◆ WHAT TO WORK ON
Reproduce word for word the lines in the rows below, from the line with "scientific name: Spiraea rhodoclada" up to and including the line with "state / province: Central Luzon".
-- SOURCE MATERIAL start --
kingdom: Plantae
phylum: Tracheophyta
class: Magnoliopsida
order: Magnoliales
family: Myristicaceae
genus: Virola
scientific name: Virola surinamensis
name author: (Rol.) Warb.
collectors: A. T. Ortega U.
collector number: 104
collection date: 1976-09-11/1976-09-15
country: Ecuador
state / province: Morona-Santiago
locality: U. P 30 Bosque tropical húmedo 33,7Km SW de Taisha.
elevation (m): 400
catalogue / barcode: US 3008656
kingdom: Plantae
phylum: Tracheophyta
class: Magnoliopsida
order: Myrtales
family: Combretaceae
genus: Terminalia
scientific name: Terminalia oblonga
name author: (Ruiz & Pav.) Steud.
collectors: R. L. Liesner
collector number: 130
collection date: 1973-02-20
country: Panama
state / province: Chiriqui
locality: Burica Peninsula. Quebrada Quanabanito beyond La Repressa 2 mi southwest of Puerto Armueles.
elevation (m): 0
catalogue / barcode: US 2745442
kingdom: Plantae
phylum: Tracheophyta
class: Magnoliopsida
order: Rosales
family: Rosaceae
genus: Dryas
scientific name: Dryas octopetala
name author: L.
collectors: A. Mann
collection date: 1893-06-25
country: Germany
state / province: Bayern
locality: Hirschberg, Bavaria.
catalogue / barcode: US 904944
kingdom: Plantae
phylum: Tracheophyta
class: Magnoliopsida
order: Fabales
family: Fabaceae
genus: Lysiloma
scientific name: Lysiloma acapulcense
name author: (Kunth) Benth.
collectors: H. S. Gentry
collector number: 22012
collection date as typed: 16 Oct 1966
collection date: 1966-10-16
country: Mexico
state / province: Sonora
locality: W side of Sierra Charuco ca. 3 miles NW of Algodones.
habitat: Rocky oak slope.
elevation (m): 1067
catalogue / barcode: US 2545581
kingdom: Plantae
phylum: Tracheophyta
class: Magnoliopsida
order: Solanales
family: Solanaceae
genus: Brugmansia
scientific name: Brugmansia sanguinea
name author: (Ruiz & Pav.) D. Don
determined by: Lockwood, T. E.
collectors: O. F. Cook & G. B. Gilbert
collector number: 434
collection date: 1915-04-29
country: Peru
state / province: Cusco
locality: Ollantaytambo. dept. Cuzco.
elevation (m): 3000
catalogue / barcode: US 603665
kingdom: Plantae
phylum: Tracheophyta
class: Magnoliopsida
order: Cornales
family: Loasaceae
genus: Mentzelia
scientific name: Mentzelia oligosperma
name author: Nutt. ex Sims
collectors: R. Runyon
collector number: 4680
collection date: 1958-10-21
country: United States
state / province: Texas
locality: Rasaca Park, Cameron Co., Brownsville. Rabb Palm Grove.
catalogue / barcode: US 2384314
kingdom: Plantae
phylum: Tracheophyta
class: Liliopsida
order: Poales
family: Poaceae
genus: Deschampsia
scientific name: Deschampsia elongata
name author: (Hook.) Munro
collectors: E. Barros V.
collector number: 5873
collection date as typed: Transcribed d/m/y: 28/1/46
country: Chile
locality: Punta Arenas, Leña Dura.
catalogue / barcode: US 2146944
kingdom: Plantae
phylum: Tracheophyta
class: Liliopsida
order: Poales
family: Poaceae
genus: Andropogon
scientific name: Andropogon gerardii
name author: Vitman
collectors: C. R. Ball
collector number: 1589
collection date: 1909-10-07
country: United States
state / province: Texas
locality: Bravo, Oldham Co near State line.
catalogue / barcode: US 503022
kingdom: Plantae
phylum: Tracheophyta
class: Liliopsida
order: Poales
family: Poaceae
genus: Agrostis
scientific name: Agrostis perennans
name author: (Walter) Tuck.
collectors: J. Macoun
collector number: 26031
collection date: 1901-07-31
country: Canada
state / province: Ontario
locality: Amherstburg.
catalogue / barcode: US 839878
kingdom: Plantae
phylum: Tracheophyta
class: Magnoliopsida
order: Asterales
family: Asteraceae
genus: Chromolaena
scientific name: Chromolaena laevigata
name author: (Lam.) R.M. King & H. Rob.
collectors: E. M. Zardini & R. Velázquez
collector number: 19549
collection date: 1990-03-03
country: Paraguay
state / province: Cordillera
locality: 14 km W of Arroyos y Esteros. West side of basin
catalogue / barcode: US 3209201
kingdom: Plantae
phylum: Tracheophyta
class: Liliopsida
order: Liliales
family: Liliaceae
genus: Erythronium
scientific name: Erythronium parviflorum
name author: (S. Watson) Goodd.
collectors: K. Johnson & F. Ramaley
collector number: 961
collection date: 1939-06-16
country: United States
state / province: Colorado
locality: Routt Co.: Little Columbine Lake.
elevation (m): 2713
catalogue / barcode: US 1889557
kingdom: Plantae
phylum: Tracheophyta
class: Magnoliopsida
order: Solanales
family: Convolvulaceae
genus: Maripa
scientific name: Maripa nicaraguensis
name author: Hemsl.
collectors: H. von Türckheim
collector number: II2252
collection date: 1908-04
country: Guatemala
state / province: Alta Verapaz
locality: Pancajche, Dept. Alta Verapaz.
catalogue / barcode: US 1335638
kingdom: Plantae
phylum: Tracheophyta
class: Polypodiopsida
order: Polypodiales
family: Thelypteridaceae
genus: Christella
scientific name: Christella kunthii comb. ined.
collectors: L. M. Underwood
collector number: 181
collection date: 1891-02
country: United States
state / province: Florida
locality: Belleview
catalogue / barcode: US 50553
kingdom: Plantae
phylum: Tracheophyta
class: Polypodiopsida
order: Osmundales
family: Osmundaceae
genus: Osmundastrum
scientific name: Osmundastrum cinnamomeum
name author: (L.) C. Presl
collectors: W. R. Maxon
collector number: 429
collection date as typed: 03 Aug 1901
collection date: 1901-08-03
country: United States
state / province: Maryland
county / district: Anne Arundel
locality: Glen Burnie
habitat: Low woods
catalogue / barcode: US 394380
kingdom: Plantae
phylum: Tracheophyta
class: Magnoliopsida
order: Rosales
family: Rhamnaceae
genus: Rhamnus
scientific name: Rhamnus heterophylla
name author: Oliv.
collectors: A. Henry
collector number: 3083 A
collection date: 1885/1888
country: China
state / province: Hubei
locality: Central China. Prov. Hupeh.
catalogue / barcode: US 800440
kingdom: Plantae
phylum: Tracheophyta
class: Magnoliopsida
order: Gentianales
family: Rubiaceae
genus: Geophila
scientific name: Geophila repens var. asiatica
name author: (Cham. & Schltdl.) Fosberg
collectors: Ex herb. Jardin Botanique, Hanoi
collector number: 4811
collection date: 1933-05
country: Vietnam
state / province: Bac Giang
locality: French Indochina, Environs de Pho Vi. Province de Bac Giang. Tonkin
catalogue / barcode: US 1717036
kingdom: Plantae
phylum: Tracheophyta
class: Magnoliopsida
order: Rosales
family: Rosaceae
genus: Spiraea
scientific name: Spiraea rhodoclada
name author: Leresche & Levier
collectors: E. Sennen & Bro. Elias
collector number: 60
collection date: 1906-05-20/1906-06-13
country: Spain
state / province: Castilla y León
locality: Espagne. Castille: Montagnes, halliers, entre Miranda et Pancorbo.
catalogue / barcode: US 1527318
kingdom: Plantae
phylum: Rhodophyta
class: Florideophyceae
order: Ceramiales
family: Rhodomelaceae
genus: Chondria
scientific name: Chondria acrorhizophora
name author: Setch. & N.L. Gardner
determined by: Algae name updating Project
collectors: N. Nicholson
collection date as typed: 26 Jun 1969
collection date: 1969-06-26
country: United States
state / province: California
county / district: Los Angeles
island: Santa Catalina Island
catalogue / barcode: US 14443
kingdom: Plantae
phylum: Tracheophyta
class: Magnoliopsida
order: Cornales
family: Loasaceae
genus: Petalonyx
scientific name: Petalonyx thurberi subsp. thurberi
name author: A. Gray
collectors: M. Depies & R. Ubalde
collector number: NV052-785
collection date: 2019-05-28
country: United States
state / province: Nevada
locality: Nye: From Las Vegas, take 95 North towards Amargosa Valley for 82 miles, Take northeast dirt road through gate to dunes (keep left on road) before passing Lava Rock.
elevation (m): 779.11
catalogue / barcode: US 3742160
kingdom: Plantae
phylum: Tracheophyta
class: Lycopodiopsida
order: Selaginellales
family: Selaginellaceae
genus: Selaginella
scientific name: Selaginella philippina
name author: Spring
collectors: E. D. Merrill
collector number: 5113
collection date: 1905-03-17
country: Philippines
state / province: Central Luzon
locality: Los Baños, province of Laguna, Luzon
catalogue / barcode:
-- SOURCE MATERIAL end --
◆ ANSWER TO THE PROBLEM
scientific name: Spiraea rhodoclada
name author: Leresche & Levier
collectors: E. Sennen & Bro. Elias
collector number: 60
collection date: 1906-05-20/1906-06-13
country: Spain
state / province: Castilla y León
locality: Espagne. Castille: Montagnes, halliers, entre Miranda et Pancorbo.
catalogue / barcode: US 1527318
kingdom: Plantae
phylum: Rhodophyta
class: Florideophyceae
order: Ceramiales
family: Rhodomelaceae
genus: Chondria
scientific name: Chondria acrorhizophora
name author: Setch. & N.L. Gardner
determined by: Algae name updating Project
collectors: N. Nicholson
collection date as typed: 26 Jun 1969
collection date: 1969-06-26
country: United States
state / province: California
county / district: Los Angeles
island: Santa Catalina Island
catalogue / barcode: US 14443
kingdom: Plantae
phylum: Tracheophyta
class: Magnoliopsida
order: Cornales
family: Loasaceae
genus: Petalonyx
scientific name: Petalonyx thurberi subsp. thurberi
name author: A. Gray
collectors: M. Depies & R. Ubalde
collector number: NV052-785
collection date: 2019-05-28
country: United States
state / province: Nevada
locality: Nye: From Las Vegas, take 95 North towards Amargosa Valley for 82 miles, Take northeast dirt road through gate to dunes (keep left on road) before passing Lava Rock.
elevation (m): 779.11
catalogue / barcode: US 3742160
kingdom: Plantae
phylum: Tracheophyta
class: Lycopodiopsida
order: Selaginellales
family: Selaginellaceae
genus: Selaginella
scientific name: Selaginella philippina
name author: Spring
collectors: E. D. Merrill
collector number: 5113
collection date: 1905-03-17
country: Philippines
state / province: Central Luzon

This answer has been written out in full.